**EXTRACTED INFORMATION**
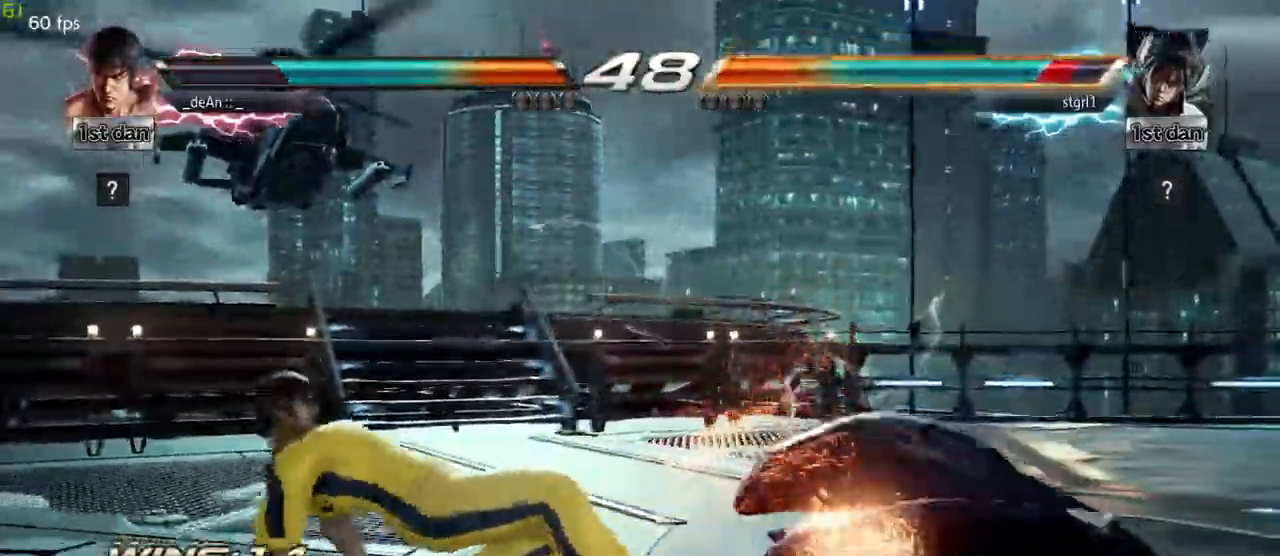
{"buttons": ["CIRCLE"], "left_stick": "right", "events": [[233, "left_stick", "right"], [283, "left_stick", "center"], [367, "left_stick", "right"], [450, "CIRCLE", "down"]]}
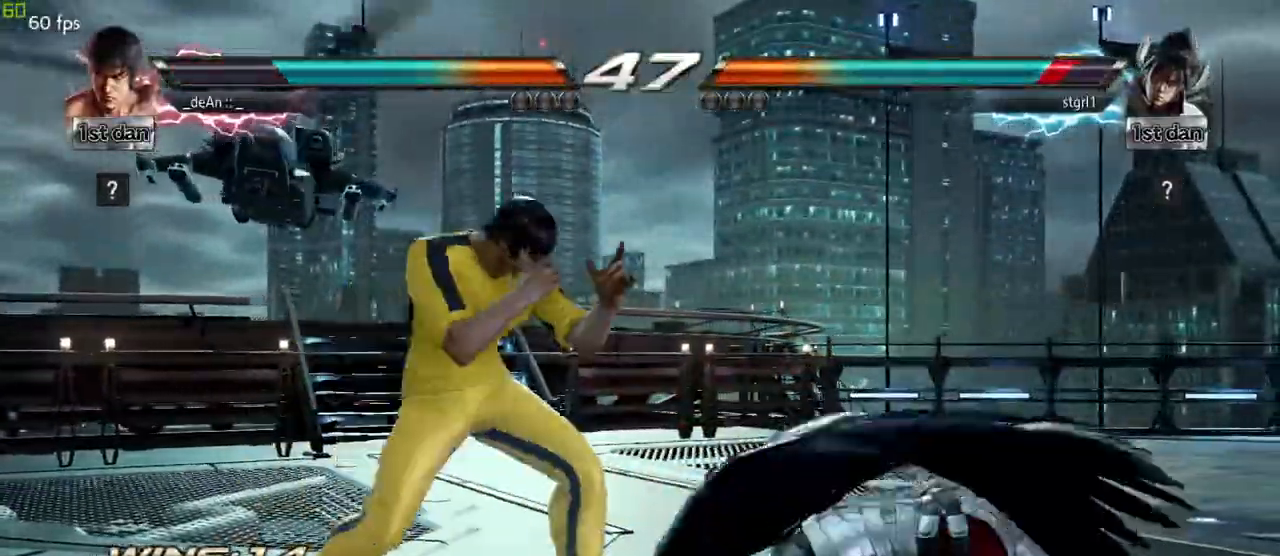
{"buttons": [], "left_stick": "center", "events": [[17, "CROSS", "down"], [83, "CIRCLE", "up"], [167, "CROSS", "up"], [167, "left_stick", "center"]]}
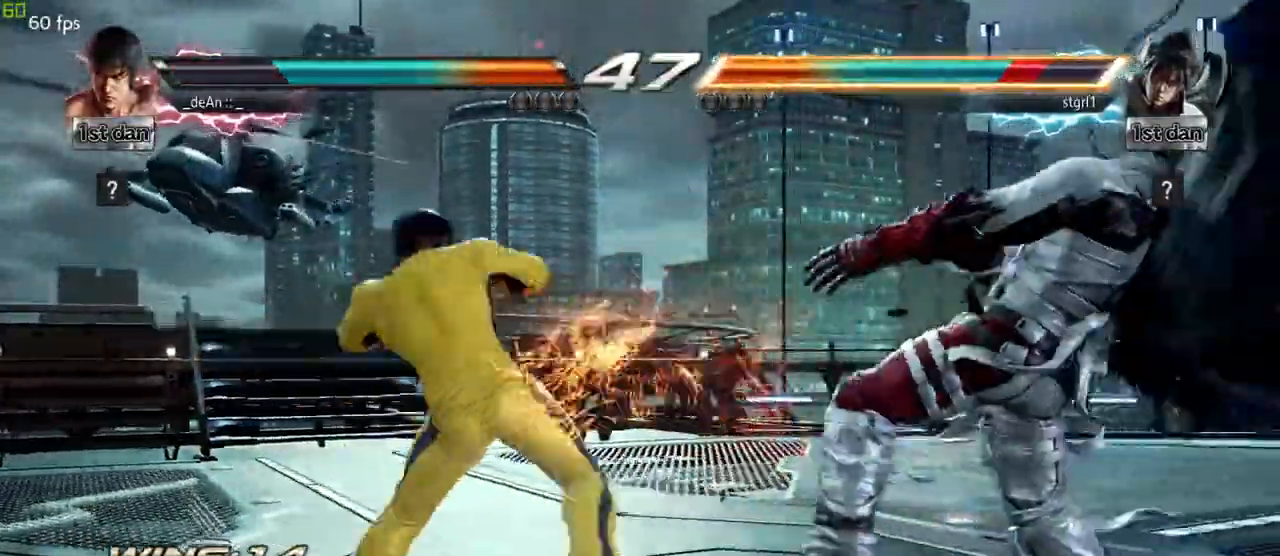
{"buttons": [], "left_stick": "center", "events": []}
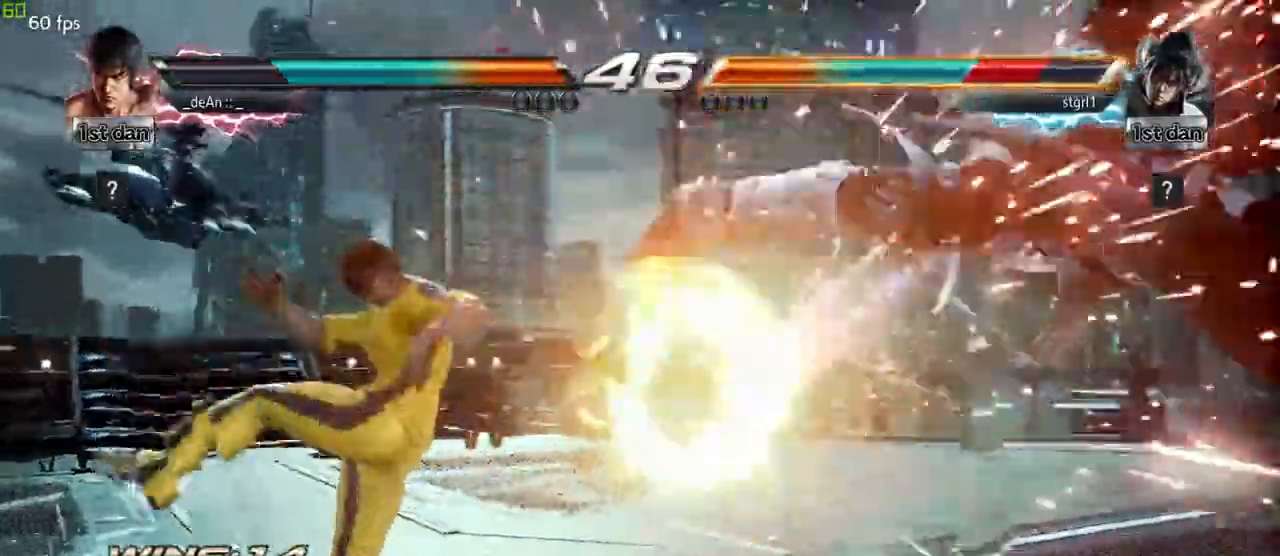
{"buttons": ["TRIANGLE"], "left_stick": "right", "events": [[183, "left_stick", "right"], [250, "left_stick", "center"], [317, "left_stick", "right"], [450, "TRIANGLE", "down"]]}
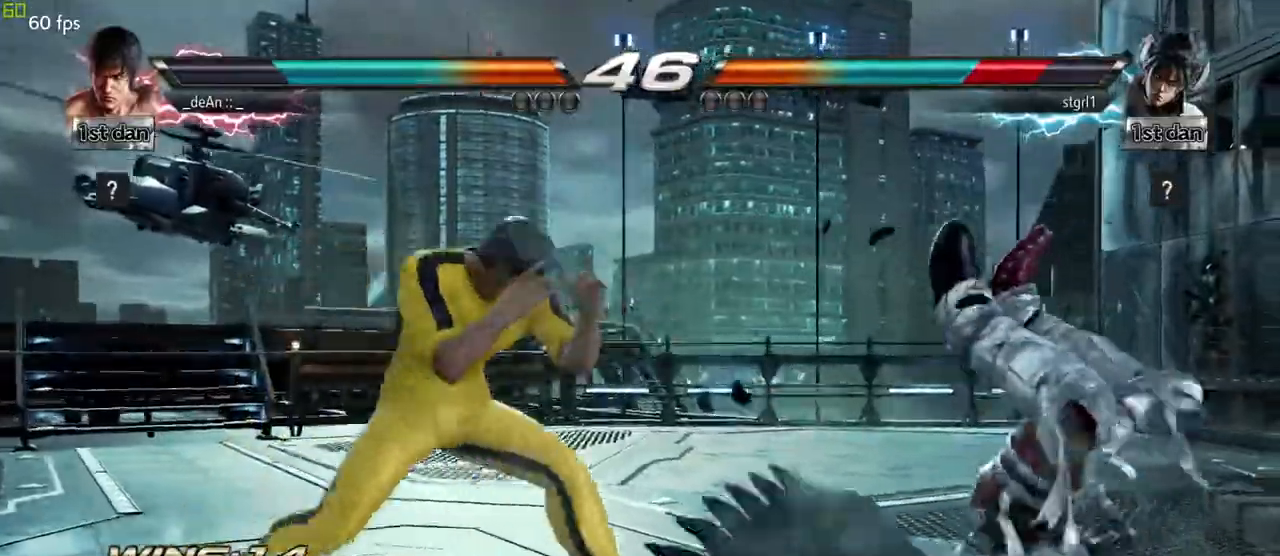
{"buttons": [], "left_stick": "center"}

--

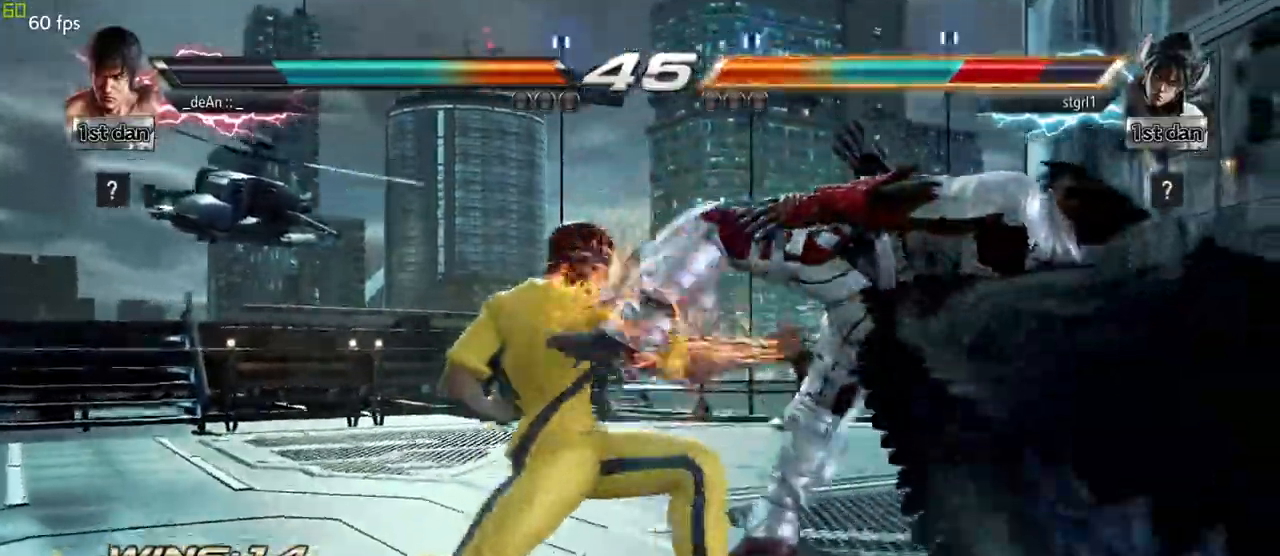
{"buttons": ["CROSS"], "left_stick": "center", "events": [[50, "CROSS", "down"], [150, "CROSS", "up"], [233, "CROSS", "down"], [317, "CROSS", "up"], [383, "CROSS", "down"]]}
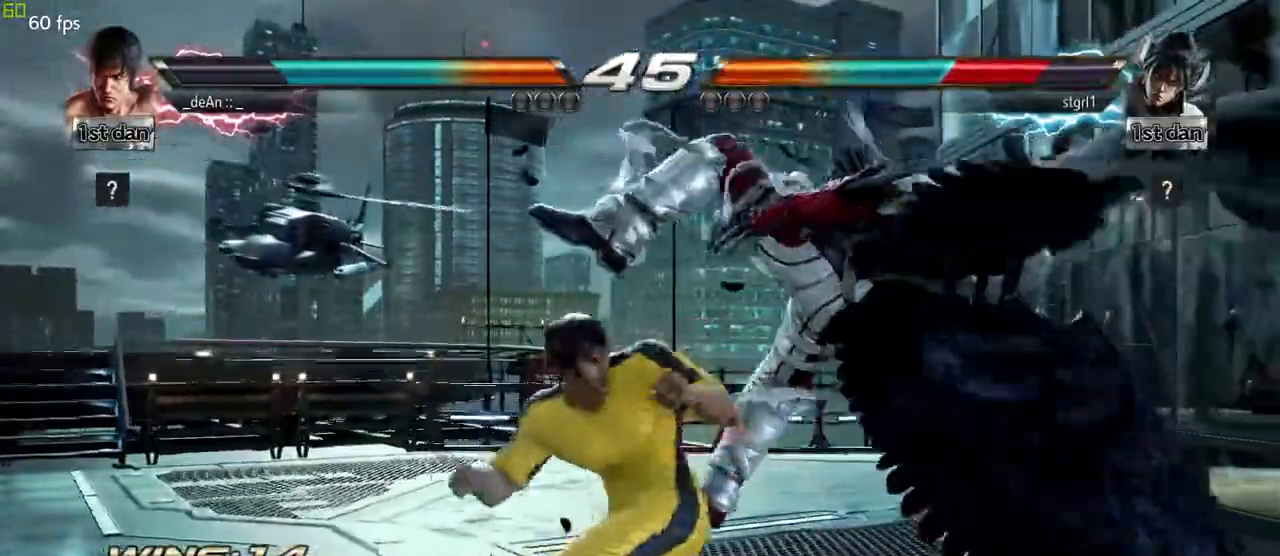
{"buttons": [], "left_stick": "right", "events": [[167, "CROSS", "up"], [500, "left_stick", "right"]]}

**THE TASK**
Return every line from the entries that holds the string "CROSS".

**EXERCISE SOLUTION**
{"buttons": [], "left_stick": "center", "events": [[17, "CROSS", "down"], [83, "CIRCLE", "up"], [167, "CROSS", "up"], [167, "left_stick", "center"]]}
{"buttons": ["CROSS"], "left_stick": "center", "events": [[50, "CROSS", "down"], [150, "CROSS", "up"], [233, "CROSS", "down"], [317, "CROSS", "up"], [383, "CROSS", "down"]]}
{"buttons": [], "left_stick": "right", "events": [[167, "CROSS", "up"], [500, "left_stick", "right"]]}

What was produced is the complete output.